Tuesday, December 08, 2015

Catching up with Sierra Nevada Celebration Ale.

Photo credit: Its own page.

The single most hellish aspect of aging are the times when you think something happened last month, and it turns out to have been five years ago. Consequently, most readers already know the point of today's digression.

First, some personal history.

At some point in the late 1990s and early 2000s, I'd pre-order as many kegs of Sierra Nevada Celebration Ale as North Vernon Beverage could acquire via hook or crook, and we'd pour them at the Public House for weeks on end.

Probably a keg each year was deposited directly into my stomach. It's a wonder we ever made any money. Holiday sentimentality is utterly lacking in my interior world, and yet this annual arrival of Celebration Ale truly came to define the Thanksgiving and Christmas seasons.

In later years, the world evolved; NABC began its own brewing operation in 2002, and in 2005 came the first Saturnalia festival, as explicitly devoted to "celebrating" winter and holiday seasonal draft beers.

In the years since, I've had my ups and downs with Sierra Nevada itself. To this very day, it still seems to me that an aspect of the company's crucial foundational California mythology was lost forever when it began brewing in North Carolina. However, this is not the point of my digression.

A couple of weeks back we were out shopping for groceries. I needed beer for sauerkraut, bean and mushroom soup, and Bridge Liquors was just around the corner, so we stopped there for a couple of bottles of Paulaner Salvator.

Remember: Never, ever use water in soup.

While browsing Bridge's packed aisles, I saw six-packs of Celebration Ale and couldn't resist the temptation. Having paid very little attention in recent years, what threw me at first glance was the changed label design, which is gorgeous, and the words "Fresh Hop IPA."

The simple fact is that while we always knew Celebration Ale was a hophead's delight, I can't recall many barroom discussions centering on whether it was or wasn't an IPA. We simply accepted it was what it was, and remains: Celebration Ale.
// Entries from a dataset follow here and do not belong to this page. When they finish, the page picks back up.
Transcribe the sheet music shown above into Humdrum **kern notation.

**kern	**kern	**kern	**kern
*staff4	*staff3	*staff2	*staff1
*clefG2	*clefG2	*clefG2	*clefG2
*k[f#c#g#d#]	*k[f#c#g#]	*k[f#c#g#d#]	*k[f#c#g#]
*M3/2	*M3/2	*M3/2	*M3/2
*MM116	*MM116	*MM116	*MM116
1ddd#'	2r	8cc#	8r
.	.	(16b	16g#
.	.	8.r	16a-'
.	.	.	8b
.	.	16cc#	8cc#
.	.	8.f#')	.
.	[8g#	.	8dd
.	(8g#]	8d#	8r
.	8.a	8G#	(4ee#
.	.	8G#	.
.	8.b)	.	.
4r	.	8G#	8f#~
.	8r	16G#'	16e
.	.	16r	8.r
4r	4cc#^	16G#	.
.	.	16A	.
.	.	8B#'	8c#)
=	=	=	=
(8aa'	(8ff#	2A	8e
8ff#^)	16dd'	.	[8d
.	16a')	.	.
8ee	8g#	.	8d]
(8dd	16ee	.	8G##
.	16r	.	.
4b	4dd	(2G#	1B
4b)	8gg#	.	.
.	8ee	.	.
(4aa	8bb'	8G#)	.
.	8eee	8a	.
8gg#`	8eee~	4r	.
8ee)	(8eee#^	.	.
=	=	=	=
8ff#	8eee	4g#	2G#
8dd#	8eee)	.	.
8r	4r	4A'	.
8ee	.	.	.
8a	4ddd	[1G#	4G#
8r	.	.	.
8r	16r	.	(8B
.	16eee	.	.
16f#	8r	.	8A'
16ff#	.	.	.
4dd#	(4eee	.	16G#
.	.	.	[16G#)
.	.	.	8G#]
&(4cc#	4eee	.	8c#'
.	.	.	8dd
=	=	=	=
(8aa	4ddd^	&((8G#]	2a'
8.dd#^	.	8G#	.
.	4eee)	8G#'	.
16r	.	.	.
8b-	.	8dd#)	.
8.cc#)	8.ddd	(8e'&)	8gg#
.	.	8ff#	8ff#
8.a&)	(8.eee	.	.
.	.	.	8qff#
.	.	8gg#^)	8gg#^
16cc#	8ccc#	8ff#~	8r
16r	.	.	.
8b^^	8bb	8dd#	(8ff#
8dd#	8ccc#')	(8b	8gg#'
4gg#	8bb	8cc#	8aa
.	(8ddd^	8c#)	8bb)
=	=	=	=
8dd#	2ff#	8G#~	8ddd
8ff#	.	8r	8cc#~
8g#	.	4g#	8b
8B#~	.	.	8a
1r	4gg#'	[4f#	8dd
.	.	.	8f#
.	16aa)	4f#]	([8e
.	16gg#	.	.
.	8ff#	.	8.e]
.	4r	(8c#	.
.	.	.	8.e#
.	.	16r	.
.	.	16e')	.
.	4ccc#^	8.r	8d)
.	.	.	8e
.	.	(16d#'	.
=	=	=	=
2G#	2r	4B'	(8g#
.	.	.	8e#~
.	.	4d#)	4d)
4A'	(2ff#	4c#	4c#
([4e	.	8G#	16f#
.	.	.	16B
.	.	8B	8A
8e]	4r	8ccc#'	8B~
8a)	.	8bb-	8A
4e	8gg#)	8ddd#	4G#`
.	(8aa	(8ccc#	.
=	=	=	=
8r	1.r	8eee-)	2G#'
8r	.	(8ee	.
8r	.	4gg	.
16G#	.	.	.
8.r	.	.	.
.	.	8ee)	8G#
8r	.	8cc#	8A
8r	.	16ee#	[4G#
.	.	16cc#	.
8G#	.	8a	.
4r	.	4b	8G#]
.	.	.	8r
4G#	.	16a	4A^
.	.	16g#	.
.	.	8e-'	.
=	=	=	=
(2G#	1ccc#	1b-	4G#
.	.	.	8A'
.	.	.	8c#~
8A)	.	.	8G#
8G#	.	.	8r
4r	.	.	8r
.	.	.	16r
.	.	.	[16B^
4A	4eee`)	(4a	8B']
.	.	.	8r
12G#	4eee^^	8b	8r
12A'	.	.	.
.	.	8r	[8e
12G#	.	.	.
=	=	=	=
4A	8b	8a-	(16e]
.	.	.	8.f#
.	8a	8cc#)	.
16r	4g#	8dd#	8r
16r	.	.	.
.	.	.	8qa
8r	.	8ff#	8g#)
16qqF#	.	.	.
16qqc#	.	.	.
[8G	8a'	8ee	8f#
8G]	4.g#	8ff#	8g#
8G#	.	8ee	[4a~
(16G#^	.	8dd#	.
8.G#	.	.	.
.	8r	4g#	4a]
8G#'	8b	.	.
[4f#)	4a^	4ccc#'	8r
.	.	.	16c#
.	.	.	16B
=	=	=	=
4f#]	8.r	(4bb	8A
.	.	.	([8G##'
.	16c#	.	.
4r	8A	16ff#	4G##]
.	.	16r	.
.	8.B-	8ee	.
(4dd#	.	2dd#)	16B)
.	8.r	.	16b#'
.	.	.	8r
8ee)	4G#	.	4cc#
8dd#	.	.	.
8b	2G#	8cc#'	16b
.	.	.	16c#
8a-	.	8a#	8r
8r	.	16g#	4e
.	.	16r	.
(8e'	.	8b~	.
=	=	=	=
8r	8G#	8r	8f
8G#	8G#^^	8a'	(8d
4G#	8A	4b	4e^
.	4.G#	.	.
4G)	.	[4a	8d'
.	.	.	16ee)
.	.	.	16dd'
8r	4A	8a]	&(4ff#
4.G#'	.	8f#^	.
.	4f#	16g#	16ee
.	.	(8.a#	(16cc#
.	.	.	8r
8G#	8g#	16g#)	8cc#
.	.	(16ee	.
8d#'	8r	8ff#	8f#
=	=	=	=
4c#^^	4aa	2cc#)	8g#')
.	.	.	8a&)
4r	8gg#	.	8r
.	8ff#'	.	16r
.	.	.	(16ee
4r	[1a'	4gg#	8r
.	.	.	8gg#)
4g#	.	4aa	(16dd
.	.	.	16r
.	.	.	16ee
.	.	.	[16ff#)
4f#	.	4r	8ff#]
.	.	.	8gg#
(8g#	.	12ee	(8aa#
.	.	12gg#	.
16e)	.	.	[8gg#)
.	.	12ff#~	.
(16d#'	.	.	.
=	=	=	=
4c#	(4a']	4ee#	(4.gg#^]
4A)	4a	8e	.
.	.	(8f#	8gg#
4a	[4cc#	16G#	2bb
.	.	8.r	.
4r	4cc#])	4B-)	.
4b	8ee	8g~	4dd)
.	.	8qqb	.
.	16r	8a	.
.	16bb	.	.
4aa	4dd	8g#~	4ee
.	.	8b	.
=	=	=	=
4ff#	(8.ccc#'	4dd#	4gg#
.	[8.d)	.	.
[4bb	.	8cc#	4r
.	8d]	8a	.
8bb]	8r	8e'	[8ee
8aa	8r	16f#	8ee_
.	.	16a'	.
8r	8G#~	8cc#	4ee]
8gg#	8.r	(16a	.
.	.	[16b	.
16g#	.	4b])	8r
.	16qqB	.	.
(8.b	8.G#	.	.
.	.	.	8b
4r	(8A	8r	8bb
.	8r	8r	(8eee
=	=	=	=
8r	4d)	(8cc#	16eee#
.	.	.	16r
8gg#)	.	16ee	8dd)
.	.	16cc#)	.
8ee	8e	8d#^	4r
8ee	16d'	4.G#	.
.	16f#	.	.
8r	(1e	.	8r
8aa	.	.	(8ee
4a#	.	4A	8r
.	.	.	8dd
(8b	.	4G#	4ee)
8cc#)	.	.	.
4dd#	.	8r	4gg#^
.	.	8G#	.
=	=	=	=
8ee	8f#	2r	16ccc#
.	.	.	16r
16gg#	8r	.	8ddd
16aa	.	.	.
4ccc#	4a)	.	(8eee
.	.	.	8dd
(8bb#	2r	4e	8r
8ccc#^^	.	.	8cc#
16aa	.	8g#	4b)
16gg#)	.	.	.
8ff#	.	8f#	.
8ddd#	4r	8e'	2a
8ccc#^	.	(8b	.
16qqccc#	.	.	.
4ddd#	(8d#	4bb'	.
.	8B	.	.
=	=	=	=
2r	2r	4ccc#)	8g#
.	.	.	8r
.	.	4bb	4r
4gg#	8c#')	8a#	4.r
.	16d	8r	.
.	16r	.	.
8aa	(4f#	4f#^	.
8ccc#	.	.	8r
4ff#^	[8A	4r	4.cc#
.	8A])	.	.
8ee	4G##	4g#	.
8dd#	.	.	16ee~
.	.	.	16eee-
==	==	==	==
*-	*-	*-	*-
It's the same way I feel about NABC's Elector; not this or that, but merely Elector, itself.

Concurrently ... those various annual "Harvest" releases were designed to be Sierra Nevada's showcase for "fresh" hops, weren't they?

Hence, this belated effort to rectify my grasp of semantics, and now it makes sense to me, because ...

The word "IPA" wasn't on the label in 2013, and appeared for the first time in 2014.

The Harvest series is about "wet" or unprocessed hops, while the significance of "fresh" in Celebration Ale, according to wording first deployed in 2010, is that the finishing hops (Cascade and Centennial) are selected, dried and used immediately. These distinctions are explained in detail by Heather Vandenengel at All About Beer:

A FRESH CELEBRATION: THE ORIGINS OF CELEBRATION ALE

Celebration Ale, which has been in production since 1981 and in its current form since 1983, is an enigma of a beer. It’s a holiday beer, so consumers might expect it to have the standard spices—nutmeg, cinnamon—but instead will find hop aromas and bitterness akin to an IPA. Since 2010, Sierra Nevada Brewing Co. has labeled it as a fresh hop ale, garnering confusion with wet hop ales, which are also often referred to as fresh hop ales.

Finally, at the risk of waxing curmudgeonly, I will never in my life consider Celebration Ale to be an IPA. To me, the attempted specificity mars the legend. It's a one-off, and should remain that way.